Vice - The president cannot face lawsuits related to what he does in an official capacity while in office, the Supreme Court has ruled in multiple cases. Instead, anyone who feels wronged by a presidential action needs to sue the U.S. government as a whole.
But what Trump did before he moved into the White House is fair game — for now. His legal team is trying to expand the legal exceptions already afforded to the president, potentially putting ongoing lawsuits against Trump in limbo.
“[His lawyers] are kind of just throwing every argument they have at the wall and seeing what sticks,” said Dan Mahafee, senior vice president and director of policy at the Center for the Study of the President and Congress. “They’re certainly looking for novel explanations.”
In a unanimous decision in Clinton v. Jones, the Supreme Court ruled that civil lawsuits brought against a president that are unrelated to his official actions can proceed.

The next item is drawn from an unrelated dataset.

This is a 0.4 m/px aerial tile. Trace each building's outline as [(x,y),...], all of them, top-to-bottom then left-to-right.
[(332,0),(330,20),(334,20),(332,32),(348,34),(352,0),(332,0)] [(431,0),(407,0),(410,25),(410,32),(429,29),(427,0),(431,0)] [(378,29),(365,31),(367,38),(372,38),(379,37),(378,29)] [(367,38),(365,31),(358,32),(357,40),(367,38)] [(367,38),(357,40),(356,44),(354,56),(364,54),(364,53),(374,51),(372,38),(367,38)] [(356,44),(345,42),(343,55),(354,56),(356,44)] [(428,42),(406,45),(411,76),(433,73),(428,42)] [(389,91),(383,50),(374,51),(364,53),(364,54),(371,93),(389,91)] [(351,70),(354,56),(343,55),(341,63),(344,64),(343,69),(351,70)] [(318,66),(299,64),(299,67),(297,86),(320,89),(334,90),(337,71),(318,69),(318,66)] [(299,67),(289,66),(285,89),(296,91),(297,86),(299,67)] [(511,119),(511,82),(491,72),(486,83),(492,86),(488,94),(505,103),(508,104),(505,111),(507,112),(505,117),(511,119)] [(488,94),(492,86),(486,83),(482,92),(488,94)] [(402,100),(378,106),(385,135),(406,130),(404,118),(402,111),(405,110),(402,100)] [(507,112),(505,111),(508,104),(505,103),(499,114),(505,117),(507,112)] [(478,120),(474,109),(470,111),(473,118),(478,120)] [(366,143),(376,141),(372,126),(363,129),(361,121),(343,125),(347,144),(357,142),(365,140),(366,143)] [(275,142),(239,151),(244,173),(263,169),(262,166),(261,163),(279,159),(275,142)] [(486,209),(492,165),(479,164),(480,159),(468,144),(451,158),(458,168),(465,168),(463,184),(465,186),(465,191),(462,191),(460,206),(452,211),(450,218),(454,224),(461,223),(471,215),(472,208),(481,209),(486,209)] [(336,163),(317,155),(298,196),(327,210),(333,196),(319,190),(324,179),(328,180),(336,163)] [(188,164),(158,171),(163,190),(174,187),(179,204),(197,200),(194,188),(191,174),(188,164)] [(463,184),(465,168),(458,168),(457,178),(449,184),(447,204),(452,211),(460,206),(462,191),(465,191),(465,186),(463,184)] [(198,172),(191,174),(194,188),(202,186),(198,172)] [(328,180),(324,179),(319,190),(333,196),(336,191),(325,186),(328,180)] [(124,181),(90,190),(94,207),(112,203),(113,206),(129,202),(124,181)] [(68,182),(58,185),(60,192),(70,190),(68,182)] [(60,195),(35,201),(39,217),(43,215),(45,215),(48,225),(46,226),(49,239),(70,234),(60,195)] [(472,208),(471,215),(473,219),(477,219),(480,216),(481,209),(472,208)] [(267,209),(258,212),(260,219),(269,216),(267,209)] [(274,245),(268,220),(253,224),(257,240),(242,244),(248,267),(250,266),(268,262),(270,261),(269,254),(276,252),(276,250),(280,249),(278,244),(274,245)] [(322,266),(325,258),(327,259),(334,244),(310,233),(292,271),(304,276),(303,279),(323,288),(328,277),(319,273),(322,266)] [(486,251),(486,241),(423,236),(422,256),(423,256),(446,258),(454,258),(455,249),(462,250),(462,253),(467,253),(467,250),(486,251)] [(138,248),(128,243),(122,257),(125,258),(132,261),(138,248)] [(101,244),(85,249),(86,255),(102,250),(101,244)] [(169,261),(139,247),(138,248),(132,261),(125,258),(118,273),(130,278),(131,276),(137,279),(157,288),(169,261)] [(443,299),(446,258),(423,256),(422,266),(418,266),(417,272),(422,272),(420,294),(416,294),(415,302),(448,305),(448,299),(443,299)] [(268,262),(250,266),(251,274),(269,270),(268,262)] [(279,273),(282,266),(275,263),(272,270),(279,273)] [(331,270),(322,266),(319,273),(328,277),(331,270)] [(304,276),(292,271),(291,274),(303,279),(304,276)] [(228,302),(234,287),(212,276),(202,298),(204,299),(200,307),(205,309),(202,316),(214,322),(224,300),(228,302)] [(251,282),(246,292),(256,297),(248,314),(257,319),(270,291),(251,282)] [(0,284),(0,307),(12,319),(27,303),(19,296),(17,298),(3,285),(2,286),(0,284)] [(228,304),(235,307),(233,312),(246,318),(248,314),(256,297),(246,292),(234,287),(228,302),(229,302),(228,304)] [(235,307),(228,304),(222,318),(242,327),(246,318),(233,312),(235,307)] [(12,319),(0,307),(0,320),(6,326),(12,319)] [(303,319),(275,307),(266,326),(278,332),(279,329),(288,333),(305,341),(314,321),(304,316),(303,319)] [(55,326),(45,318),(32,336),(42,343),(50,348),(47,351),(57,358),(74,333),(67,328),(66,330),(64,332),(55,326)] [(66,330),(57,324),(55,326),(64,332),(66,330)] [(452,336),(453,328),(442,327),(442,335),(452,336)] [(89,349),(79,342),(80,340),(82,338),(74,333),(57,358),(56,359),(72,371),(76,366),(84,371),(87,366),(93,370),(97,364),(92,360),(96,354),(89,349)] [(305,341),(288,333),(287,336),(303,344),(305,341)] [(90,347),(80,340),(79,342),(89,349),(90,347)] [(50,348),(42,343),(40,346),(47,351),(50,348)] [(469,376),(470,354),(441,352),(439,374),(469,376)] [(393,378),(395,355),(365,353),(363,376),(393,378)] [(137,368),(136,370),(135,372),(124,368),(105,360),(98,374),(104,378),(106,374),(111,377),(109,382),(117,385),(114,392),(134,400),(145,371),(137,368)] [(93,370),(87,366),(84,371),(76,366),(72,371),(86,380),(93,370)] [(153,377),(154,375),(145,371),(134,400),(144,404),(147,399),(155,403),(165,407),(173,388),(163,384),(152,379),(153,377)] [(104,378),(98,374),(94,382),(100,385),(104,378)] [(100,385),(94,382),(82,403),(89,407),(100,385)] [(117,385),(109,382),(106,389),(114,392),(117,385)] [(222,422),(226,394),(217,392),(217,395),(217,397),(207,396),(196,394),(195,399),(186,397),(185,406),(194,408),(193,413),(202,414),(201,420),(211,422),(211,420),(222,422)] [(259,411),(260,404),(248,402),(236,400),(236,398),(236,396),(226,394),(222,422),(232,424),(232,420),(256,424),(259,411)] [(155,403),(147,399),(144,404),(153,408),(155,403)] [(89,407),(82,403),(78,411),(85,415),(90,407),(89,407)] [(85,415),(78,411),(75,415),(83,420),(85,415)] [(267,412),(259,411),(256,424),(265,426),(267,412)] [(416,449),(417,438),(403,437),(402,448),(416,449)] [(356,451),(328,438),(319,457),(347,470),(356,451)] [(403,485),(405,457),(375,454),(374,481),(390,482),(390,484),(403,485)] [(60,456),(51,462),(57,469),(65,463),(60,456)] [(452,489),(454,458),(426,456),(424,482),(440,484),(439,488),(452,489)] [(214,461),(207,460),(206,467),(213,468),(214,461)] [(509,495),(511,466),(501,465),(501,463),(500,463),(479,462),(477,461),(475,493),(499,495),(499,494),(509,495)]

“The argument was that this will not be a big problem for the president,” said George Edwards, a political science professor at Texas A&M University and editor of “Presidential Studies Quarterly.” “We have to just follow the normal routines of the law, and this will only take a small amount of the president’s time.”
Two weeks before Election Day, 75 ongoing lawsuits in both state and federal court named Trump as a defendant, according to USA Today. Political scientists and historians noted he was involved in more litigation than than any other presidential candidate in history.
Since taking office, Trump has settled several of these suits, including fraud claims against Trump University, the president’s now-defunct for-profit education company, and a contract dispute with celebrity chef Geoffrey Zakarian. One ongoing lawsuit, however, has gotten the lion’s share of the attention: Zervos v. Trump.
After Trump’s infamous “Grab ’em by the pussy” tape surfaced in October, Summer Zervos, a contestant on “The Apprentice” in 2007, came forward to accuse Trump, then host of the NBC reality series, of sexual assault. When Trump denied the allegations and called her a liar, Zervos slapped the president-elect with a defamation suit in New York, just four days before his inauguration.
Trump’s longtime lawyer Marc Kasowitz responded with an argument that could reshape the powers of the presidency. He suggested that the Constitution’s Supremacy Clause, which establishes the sovereignty of federal law above that of states, prevents the president from being sued in state court. Trump’s lawyers also claim he has complete immunity from a lawsuit brought by three protesters who allege Trump incited members of the crowd at a Louisville, Kentucky, campaign rally who then beat the protesters.
In Clinton v. Jones, the Supreme Court found that the president can’t claim immunity for his actions before taking office — but Jones originally brought the case in federal court. The justices didn’t rule out suing the president in state court, but they did raise concerns about that possibility in their decision.